A city holds a public consultation on policing reform and the room fills with residents who share painful stories, who demand accountability, who express years of frustration - and months later, nothing has changed, the consultation having provided the appearance of participation without any of the substance. A police service announces community input sessions and schedules them at times working people cannot attend, in locations that are difficult to reach, with formats that favour those comfortable speaking in official settings - the process designed in ways that limit who participates. A survey is distributed asking residents about policing priorities and the results are announced - but the questions were framed to produce answers that support existing approaches, the consultation confirming what was already decided. An Indigenous community is consulted about policing changes and their input is received, acknowledged, and ignored, the legal requirement for consultation satisfied without any requirement that the consultation matter. A neighbourhood creates a genuine participatory process where residents have actual decision-making power over local policing priorities, and the relationship between police and community begins to change - real participation producing real results. The gap between consultation as performance and consultation as genuine participation shapes whether community voice actually influences policy.
The Case for Meaningful Consultation
Advocates for genuine public participation argue that communities should have real voice in policies that affect them, that most consultation processes are performative, and that democracy requires more than voting.
Affected communities should have voice. Policing affects everyone but affects some communities more than others. Those most affected should have most voice in policies that shape their lives. Consultation that does not centre affected communities fails its basic purpose.

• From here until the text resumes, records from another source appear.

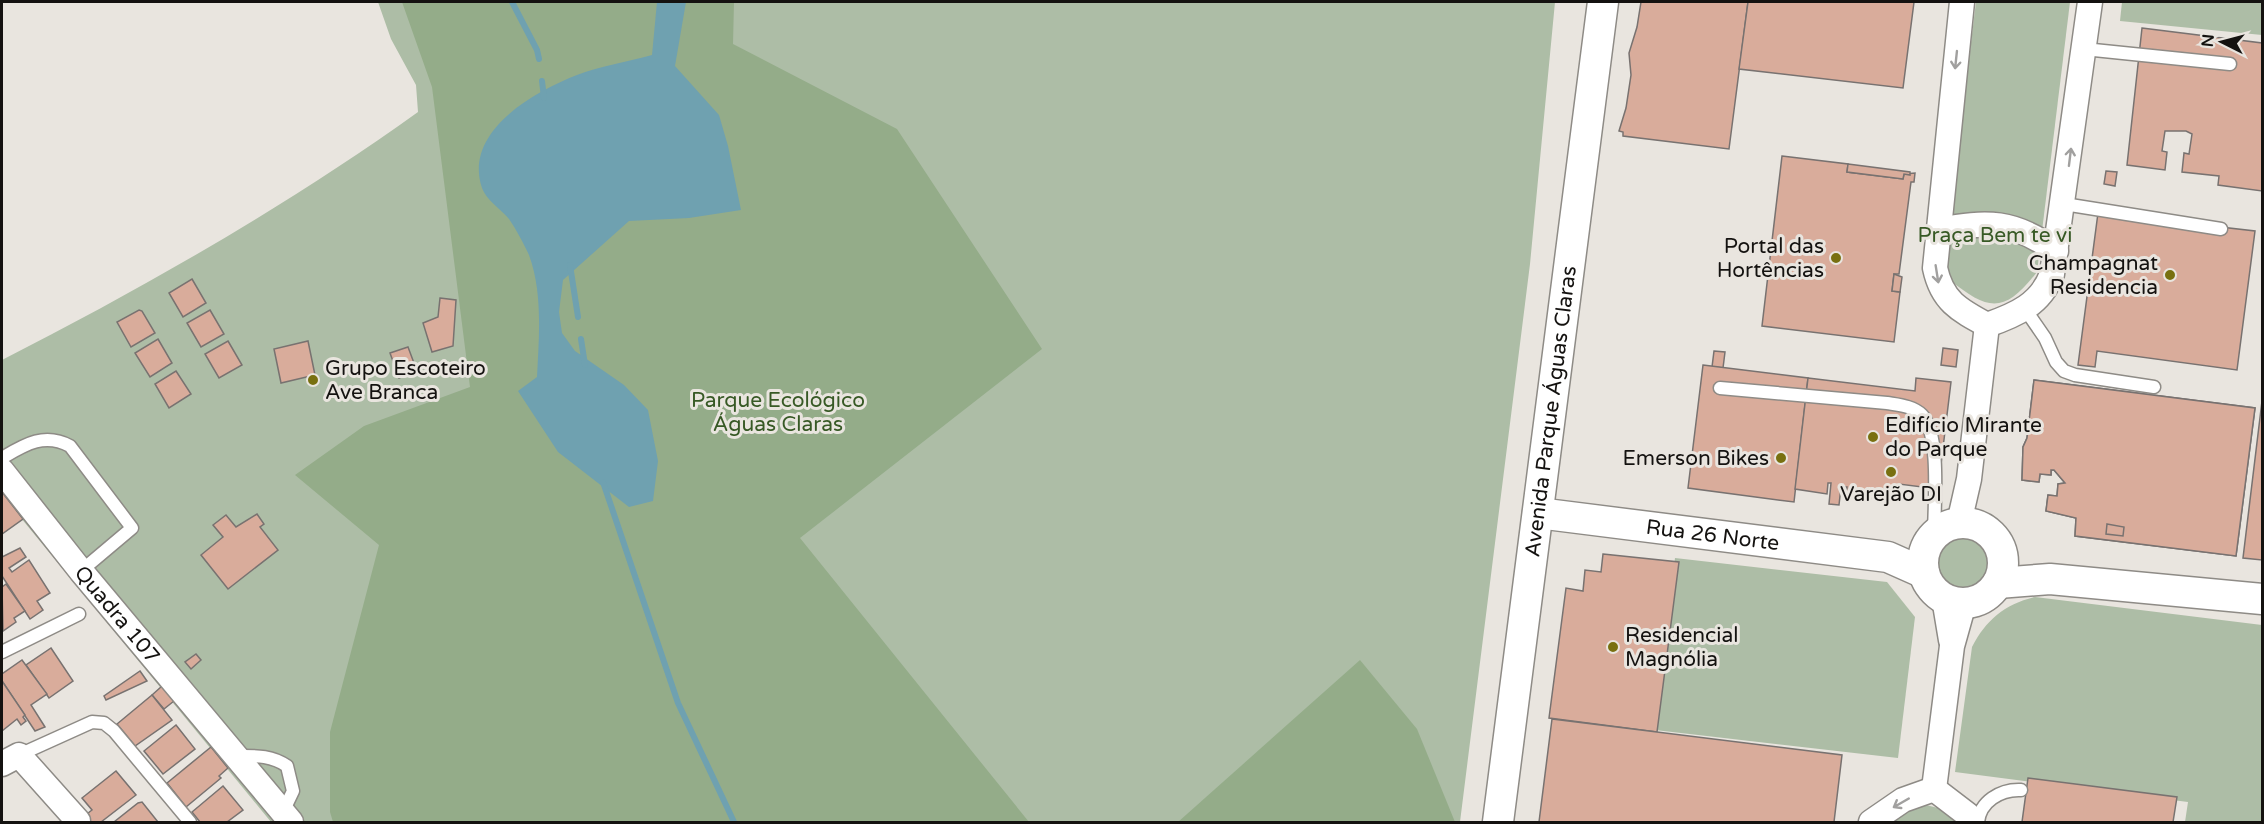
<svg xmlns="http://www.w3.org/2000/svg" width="2264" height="824" font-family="'Varela Round',sans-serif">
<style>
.green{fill:#adbda6}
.forest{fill:#94ac89}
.water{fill:#6fa1b0}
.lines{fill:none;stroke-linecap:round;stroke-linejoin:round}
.stream{stroke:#6fa1b0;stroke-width:6}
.building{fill:#d9ac9b;stroke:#787270;stroke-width:1.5;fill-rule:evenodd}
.service-casing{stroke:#8e8b86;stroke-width:15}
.minor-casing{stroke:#8e8b86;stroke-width:27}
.tertiary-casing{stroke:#8e8b86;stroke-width:33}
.service{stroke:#fff;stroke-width:12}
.minor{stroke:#fff;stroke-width:24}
.tertiary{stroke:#fff;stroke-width:30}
.oneway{stroke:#a1a09f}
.poi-dot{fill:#787010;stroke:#e9e5df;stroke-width:2}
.labels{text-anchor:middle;stroke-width:6;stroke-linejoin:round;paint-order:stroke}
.park-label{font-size:21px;fill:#375925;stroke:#e9e5df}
.poi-label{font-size:21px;fill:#141210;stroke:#e9e5df;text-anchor:end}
.street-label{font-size:21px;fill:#141210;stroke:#e9e5df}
</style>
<rect width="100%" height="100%" fill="#e9e5df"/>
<!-- green -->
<g class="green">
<path d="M378 2H1555L1530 264 1460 822H271L2 495V360C145 287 287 206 418 112L416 85 391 39Z"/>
<path d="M1976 2H2070L2037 272C2005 313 1989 312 1950 280L1945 253Z"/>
<polygon points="2122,2 2262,2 2262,35 2120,21"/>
<circle cx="1958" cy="557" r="34"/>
<polygon points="1675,558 1887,582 1915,617 1898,758 1655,730"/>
<path d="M2035 597 2262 625V822H2185L2188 802 1955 772 1972 647C1986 620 2005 604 2035 597Z"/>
<polygon points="1926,805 1950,811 1965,822 1885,822 1903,810"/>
</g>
<!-- forest -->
<g class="forest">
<polygon points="402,2 734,2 733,44 897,129 1042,349 800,538 1029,822 333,822 330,812 330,732 379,545 295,475 364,426 470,387 432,87"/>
<polygon points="1360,660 1417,729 1455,822 1178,822"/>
</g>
<!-- water -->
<path class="water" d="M657 2H686L675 66 719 115 728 146 741 210 689 218 629 221 563 280 559 312 562 333 575 351 624 385 648 410 658 461 653 501 629 507 558 452 518 391 537 377C539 337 543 293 529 255 524 244 516 229 509 219 501 209 486 200 482 188 463 132 533 92 577 75 601 66 627 62 652 55Z"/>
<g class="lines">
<!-- stream -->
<g class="stream">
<polyline points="512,2 537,50 539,59"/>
<polyline points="542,81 544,98"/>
<polyline points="570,265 578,317"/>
<polyline points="581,339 585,365"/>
<polyline points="603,482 678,703 734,822"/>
</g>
</g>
<!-- building -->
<g class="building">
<polygon points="1641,2 1748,2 1729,149 1623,136 1623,132 1619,131 1626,108 1631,75 1629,53 1637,27"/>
<polygon points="1748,2 1914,2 1903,88 1739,69"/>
<polygon points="2142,28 2262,43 2262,191 2218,185 2219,176 2182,172 2184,153 2189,154 2192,134 2186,131 2165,131 2162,151 2167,152 2165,170 2127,165"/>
<polygon points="1782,156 1848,164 1847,172 1903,179 1904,174 1915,173 1914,182 1911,182 1899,274 1894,274 1892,291 1900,292 1894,342 1762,326"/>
<polygon points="1848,164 1910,172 1910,175 1904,174 1903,179 1847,172"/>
<polygon points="2106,171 2117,172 2115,186 2104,184"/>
<polygon points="2098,213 2255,231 2237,370 2097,351 2095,367 2078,365"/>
<polygon points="1894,274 1902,277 1900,292 1892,291"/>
<polygon points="192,279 206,303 183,317 169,293"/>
<polygon points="440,298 456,300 453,346 432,352 423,323 438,317"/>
<polygon points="139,310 142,311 155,333 131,347 117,322"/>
<polygon points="210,310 224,334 201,347 187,323"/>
<polygon points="158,339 172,363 150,377 135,353"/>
<polygon points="228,341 242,365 219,378 205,354"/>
<polygon points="308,341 315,375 281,383 274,349"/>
<polygon points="408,347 417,371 399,378 390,353"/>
<polygon points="1943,348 1958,350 1956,367 1941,365"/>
<polygon points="1714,351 1725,352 1723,368 1712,367"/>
<polygon points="1703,365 1808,378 1794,502 1688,488"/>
<polygon points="176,371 191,394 169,408 155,384"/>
<polygon points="1808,378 1915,391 1916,378 1951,382 1938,489 1899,484 1897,501 1846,496 1847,487 1841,487 1839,505 1829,504 1831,483 1828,483 1827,494 1795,489"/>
<path d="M2034 380 2255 408 2236 556 2075 536 2076 518 2046 511 2048 495 2057 496 2058 484 2065 483 2054 470H2051V475L2040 474 2039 482 2022 480 2023 447 2027 438ZM2107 524 2124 527 2123 536 2106 534Z"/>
<polygon points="2034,380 2255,408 2236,556 2075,536 2076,518 2046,511 2048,495 2057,496 2058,484 2065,483 2054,470 2051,470 2051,475 2040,474 2039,482 2022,480 2023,447 2027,438"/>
<polygon points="2262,401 2262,560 2243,558"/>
<polygon points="2,492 23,519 2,534"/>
<polygon points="257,514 264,524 260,527 278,550 228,589 201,555 223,537 213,525 226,515 236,527"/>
<polygon points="2107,524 2124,527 2123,536 2106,534"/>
<polygon points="20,548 26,557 9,568 12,572 29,560 50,593 37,601 43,610 30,619 2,576 2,557"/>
<polygon points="1603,554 1679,562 1657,732 1549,718 1566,588 1583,591 1585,570 1601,572"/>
<polygon points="6,584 25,611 14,618 16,622 3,631 2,587"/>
<polygon points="51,648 73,681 49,698 26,665"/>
<polygon points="196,654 201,660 191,669 185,662"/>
<polygon points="22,660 47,694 31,705 45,727 35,731 2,681 2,674"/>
<polygon points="140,671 147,681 106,700 104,696"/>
<polygon points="2,681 25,715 23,717 26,721 21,725 17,719 2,731"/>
<polygon points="162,686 174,701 164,709 152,695"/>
<polygon points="152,695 172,720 135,746 117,724"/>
<polygon points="1552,719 1842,755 1834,822 1539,822"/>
<polygon points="176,725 195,749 163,774 144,751"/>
<polygon points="211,747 228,768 219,776 221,778 186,807 167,783"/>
<polygon points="116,771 136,795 101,822 88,822 83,817 92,810 82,798"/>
<polygon points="2028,778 2177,797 2173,822 2022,822"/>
<polygon points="223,786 243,810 227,822 200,822 192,812"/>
<polygon points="142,802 158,822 114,822 138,803"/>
</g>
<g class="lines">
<defs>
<g id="service">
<polyline points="2084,49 2230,64"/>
<polyline points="2064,204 2221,229"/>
<polyline points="2025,309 2045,338 2056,362 2064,371 2075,375 2154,387"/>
<path d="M1720 388 1887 403C1899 405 1913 406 1922 415 1941 434 1934 508 1934 536"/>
<path d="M2 458C24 445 44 432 70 446L132 528 81 571"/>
<polyline points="2,652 79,614"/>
<polyline points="19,755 92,722 104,723 114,731 190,822"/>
<path d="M237 756C255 756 271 755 287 766L293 791 283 812"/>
<path d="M1978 822C1980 802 2000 789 2021 790"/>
</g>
<g id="minor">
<path d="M1962 2 1935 268C1942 301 1959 310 1987 325 2016 315 2041 304 2052 274L2090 2"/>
<path d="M1938 230C1988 221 2013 220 2056 251"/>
<path id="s1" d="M2 471 81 571 291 822"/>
<polyline points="1959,523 1969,479 1987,325"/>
<polyline points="1944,598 1951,640"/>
<polyline points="2,764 19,755 78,821"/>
<polyline points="1934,789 1952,646 1964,603"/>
<polyline points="1934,789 1968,815 1972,822"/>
<polyline points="1871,822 1903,800 1934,789"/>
</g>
<g id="tertiary">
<path id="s2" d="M1538 513 1888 557 1924 573"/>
<circle cx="1963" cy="563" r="40"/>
<polyline points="1998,583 2050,579 2262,599"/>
<path id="s3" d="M1498 822 1603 2"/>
</g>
</defs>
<!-- service casing -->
<use href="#service" class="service-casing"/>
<!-- minor casing -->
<use href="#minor" class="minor-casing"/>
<!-- tertiary casing -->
<use href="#tertiary" class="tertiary-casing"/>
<!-- service -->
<use href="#service" class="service"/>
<!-- minor -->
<use href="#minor" class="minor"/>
<!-- tertiary -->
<use href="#tertiary" class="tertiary"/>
</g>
<!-- one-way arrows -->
<defs><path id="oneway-shaft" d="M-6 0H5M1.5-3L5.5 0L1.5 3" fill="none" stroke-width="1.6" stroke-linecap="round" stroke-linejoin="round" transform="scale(1.5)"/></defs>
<g class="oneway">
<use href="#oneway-shaft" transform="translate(1956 60) rotate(96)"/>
<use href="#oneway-shaft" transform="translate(2070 157) rotate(-83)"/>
<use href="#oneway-shaft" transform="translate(1937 274) rotate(81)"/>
<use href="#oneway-shaft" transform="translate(1901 803) rotate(150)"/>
</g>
<!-- markers -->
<g class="poi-dot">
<circle cx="1836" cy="258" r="6"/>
<circle cx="2170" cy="275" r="6"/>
<circle cx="313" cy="380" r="6"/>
<circle cx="1873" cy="437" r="6"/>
<circle cx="1781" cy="458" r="6"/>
<circle cx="1891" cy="472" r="6"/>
<circle cx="1613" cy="647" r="6"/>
</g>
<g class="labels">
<!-- park labels -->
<g class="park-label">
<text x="1995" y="242">Praça Bem te vi</text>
<text x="778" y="407">Parque Ecológico<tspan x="778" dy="24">Águas Claras</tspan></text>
</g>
<!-- poi labels -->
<g class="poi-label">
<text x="1824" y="253">Portal das<tspan x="1824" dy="24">Hortências</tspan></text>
<text x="2158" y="270">Champagnat<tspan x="2158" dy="24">Residencia</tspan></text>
<text x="325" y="375" text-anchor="start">Grupo Escoteiro<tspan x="325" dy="24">Ave Branca</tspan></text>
<text x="1885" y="432" text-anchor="start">Edifício Mirante<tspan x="1885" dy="24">do Parque</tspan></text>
<text x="1769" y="465">Emerson Bikes</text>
<text x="1891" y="501" text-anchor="middle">Varejão DI</text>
<text x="1625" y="642" text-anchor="start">Residencial<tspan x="1625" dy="24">Magnólia</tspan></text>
</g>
<!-- street labels -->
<g class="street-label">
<text dy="7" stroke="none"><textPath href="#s3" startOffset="414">Avenida Parque Águas Claras</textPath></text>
<text dy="7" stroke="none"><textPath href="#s2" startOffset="176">Rua 26 Norte</textPath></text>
<text dy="7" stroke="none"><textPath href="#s1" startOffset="184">Quadra 107</textPath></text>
</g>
</g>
<!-- border -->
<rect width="2264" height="824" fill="none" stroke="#141210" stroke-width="6"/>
<!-- north arrow -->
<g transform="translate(2222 42) rotate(276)" stroke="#e9e5df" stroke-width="4.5" paint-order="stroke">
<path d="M0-4.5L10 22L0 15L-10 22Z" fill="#141210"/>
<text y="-9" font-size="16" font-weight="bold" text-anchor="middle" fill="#141210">N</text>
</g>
</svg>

Most consultation is theatre. Check-box exercises, leading questions, scheduled input that goes nowhere, and acknowledgment without change characterize most public consultation. Communities have experienced enough fake consultation to recognize it. Genuine processes look different.
Participation improves outcomes. Policies developed with genuine community input reflect what communities actually need. Implementation improves when communities are invested in outcomes. Better process produces better policy. Consultation is not just democratic principle but practical improvement.

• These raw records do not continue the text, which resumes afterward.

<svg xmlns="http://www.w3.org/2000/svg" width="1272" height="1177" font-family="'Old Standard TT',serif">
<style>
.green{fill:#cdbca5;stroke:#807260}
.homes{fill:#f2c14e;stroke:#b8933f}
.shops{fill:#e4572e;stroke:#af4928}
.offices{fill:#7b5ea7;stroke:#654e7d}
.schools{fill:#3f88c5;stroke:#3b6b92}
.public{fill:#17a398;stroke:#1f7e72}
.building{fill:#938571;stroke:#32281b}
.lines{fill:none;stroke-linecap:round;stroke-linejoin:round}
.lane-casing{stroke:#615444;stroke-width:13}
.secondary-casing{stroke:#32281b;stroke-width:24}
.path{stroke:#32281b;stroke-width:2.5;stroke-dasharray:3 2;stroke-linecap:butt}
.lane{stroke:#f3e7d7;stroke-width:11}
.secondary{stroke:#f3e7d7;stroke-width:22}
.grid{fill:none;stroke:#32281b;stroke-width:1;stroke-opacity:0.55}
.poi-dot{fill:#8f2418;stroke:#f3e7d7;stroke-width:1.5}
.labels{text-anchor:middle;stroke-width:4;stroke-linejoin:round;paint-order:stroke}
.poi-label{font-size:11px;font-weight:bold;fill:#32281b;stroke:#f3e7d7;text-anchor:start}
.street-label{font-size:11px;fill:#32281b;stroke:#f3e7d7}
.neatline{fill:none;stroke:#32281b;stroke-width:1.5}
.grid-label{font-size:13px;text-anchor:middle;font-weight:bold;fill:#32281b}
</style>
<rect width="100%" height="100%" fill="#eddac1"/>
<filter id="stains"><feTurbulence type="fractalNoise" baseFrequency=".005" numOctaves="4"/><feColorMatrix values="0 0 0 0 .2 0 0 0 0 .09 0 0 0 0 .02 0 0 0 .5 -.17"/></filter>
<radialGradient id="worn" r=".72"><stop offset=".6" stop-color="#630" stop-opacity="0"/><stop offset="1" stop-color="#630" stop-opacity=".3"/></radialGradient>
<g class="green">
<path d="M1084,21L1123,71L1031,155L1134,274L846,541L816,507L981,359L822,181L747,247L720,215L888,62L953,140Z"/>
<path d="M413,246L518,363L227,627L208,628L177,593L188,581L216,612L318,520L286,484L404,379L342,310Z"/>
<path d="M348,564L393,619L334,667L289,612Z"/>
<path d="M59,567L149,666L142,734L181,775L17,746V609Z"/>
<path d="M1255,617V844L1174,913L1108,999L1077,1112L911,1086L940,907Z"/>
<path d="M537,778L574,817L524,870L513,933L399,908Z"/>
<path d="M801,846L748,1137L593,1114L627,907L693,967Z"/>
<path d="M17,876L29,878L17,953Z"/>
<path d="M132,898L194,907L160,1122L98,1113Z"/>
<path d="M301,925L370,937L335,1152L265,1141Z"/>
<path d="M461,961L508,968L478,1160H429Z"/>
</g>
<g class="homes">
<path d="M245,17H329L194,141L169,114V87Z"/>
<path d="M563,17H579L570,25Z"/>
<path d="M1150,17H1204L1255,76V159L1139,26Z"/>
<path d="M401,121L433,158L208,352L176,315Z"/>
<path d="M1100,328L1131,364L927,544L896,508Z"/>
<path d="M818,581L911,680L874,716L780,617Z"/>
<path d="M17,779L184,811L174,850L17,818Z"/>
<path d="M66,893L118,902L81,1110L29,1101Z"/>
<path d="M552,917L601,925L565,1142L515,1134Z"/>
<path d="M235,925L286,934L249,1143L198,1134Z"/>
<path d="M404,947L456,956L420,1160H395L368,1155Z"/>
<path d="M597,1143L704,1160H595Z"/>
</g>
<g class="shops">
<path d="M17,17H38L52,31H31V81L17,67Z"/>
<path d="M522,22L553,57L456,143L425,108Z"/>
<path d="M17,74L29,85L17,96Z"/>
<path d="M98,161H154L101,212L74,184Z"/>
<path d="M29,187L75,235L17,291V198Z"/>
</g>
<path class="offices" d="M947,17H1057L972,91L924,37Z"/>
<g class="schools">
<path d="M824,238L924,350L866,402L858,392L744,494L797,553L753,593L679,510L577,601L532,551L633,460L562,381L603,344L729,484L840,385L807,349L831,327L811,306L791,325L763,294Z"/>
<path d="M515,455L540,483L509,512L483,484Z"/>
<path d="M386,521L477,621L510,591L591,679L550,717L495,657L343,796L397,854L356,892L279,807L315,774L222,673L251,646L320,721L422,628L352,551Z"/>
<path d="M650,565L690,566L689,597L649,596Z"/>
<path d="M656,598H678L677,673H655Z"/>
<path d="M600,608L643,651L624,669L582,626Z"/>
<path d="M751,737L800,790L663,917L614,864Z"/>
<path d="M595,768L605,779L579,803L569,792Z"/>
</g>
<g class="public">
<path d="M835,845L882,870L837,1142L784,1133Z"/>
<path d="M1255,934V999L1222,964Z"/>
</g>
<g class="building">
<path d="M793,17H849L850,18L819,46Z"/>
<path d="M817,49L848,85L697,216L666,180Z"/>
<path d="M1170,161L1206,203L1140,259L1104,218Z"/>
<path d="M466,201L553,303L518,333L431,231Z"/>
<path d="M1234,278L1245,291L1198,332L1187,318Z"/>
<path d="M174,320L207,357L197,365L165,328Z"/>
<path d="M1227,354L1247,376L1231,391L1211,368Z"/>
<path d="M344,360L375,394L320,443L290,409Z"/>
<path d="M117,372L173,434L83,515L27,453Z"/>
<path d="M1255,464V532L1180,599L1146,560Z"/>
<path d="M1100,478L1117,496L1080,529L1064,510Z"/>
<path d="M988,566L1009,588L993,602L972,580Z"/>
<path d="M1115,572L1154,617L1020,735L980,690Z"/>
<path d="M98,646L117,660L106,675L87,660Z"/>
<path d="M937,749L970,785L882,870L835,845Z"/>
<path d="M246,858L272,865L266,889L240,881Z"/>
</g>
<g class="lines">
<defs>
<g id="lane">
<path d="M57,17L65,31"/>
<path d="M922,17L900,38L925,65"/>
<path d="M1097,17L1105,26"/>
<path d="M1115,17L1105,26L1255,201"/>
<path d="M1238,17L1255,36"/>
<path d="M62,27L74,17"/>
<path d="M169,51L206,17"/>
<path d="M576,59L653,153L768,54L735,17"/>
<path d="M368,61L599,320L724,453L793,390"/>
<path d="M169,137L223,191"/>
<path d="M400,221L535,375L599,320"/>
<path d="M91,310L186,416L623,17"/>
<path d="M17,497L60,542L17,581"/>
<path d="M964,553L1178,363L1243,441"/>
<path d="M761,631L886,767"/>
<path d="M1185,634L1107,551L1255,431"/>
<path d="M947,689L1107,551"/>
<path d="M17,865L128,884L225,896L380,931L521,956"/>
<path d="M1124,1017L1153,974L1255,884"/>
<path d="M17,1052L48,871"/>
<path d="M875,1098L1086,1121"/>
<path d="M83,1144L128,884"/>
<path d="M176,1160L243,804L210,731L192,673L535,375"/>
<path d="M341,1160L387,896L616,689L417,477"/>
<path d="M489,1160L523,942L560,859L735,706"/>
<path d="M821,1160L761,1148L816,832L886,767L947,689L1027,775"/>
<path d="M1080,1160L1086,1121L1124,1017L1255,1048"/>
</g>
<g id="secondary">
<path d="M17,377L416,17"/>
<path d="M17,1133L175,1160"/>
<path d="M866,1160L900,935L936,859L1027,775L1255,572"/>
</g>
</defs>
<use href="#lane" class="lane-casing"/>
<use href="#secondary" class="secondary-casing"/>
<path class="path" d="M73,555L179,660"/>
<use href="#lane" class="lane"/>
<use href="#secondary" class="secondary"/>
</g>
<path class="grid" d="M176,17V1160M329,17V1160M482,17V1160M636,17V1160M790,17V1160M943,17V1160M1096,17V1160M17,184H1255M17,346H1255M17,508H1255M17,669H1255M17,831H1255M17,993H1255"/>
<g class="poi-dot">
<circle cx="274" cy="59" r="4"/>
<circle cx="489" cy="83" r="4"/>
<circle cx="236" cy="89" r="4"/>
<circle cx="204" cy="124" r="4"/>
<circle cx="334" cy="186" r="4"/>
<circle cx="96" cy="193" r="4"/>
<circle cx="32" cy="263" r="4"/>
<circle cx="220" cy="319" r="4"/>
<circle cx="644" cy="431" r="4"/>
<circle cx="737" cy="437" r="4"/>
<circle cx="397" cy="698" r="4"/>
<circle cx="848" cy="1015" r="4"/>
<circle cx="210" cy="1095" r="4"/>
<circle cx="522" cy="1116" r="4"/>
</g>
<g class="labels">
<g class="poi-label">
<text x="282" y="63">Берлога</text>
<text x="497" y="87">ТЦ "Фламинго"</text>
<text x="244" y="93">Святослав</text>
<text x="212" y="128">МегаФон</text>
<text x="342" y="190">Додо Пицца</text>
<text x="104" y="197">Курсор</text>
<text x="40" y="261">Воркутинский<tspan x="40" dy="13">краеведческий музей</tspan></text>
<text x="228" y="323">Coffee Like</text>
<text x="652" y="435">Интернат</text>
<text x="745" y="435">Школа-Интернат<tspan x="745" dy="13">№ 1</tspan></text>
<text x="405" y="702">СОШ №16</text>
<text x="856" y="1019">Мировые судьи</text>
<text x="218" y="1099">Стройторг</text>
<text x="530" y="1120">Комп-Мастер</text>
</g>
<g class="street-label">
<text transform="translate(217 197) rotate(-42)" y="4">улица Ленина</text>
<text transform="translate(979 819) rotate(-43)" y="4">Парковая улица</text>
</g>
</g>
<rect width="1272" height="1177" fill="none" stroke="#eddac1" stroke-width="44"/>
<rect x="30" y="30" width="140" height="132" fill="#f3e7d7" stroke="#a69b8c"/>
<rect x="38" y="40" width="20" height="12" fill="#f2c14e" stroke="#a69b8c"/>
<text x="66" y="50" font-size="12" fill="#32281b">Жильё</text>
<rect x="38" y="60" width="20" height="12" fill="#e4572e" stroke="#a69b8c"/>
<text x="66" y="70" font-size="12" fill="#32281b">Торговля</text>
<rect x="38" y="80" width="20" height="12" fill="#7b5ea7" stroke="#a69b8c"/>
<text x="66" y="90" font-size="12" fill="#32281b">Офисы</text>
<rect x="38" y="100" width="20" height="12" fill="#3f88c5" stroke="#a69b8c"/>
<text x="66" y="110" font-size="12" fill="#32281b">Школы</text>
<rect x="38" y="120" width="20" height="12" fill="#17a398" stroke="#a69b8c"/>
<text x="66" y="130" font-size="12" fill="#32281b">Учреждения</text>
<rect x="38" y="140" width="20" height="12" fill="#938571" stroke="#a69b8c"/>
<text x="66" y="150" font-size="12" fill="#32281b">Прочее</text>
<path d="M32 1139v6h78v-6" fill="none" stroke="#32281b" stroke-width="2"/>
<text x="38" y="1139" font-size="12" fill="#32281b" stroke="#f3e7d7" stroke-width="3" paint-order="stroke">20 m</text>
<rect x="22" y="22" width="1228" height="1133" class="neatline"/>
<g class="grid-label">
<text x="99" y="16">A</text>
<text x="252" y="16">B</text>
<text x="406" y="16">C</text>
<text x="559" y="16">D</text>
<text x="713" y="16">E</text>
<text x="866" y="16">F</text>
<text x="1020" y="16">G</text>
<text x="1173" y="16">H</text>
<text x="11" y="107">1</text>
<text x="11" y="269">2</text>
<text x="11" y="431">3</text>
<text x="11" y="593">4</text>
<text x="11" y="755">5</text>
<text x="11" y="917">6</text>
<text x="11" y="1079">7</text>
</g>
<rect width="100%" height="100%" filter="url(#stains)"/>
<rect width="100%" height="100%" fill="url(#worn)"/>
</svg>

From this perspective, meaningful consultation requires: accessible processes that reach affected communities; genuine questions without predetermined answers; transparent reporting of how input influenced decisions; and accountability when input is not followed.
The Case for Representative Decision-Making
Others argue that elected representatives make policy decisions, that consultation cannot substitute for representative democracy, and that some limitations on consultation are legitimate.
Elected officials are accountable. In democratic systems, elected representatives make decisions and answer to voters. Consultation provides input; officials decide. Transferring decision-making to consultation processes bypasses democratic accountability.
Consultation can be captured. Those who show up may not represent communities. Organized groups, those with time and resources, and those with axes to grind may dominate consultation while ordinary residents are absent. Input from self-selected participants may not reflect community views.
Some decisions require expertise. Technical decisions about policing - deployment, equipment, procedures - may require expertise that public consultation cannot provide. Community input on priorities is appropriate; community control of operations may not be.
From this perspective, consultation should: inform but not replace representative decision-making; be designed to gather representative input; recognize expertise that communities may lack; and be accountable to voters through elected officials.
The Accessibility Question
Who can participate in consultation processes?
From one view, consultation processes systematically exclude many who are most affected. Working people cannot attend daytime meetings. Those without childcare cannot participate. Those uncomfortable in official settings do not speak. Language barriers exclude. Process design determines whose voice is heard.
From another view, those who care will participate. Multiple formats, online options, and varied timing make participation possible. Those who do not participate may not feel strongly. Efforts to reach everyone eventually become excuses for those who simply will not engage.
How accessibility barriers are understood shapes process design.
The Power Question
Should consultation produce decisions or only input?
From one perspective, consultation without decision-making power is performance. If community input can be ignored, communities have no reason to participate. Meaningful participation requires that participation actually matter - power to influence or determine outcomes.
From another perspective, direct democracy has limitations. Decisions require integration of multiple inputs, constraints participants may not understand, and trade-offs that consultation cannot resolve. Input should inform decisions that officials make responsibly.
Whether consultation includes decision-making power shapes what participation means.
The Follow-Through Question
What happens after consultation?
From one view, consultation without follow-through is worse than no consultation. Raising community hopes, gathering input, and then ignoring it breeds cynicism. Transparent reporting of how input influenced decisions, and explanation when input was not followed, maintains integrity of the process.
From another view, not all input can be followed. Consultation may produce contradictory demands, impossible requests, or minority views presented as consensus. Deciding which input to follow and which to reject is part of decision-making. Not following some input is not failure.
How consultation results are handled shapes whether communities trust future processes.
The Question
When a community pours out its concerns and nothing changes, what was the consultation for? When processes are designed to limit who participates, whose voice is being sought? If consultation can be ignored, why should communities participate? When engagement fatigue sets in because participation never produces results, whose fault is disengagement? What would consultation processes designed to actually transfer power look like? And when we invite community voice but do not give it influence, what kind of democracy is that?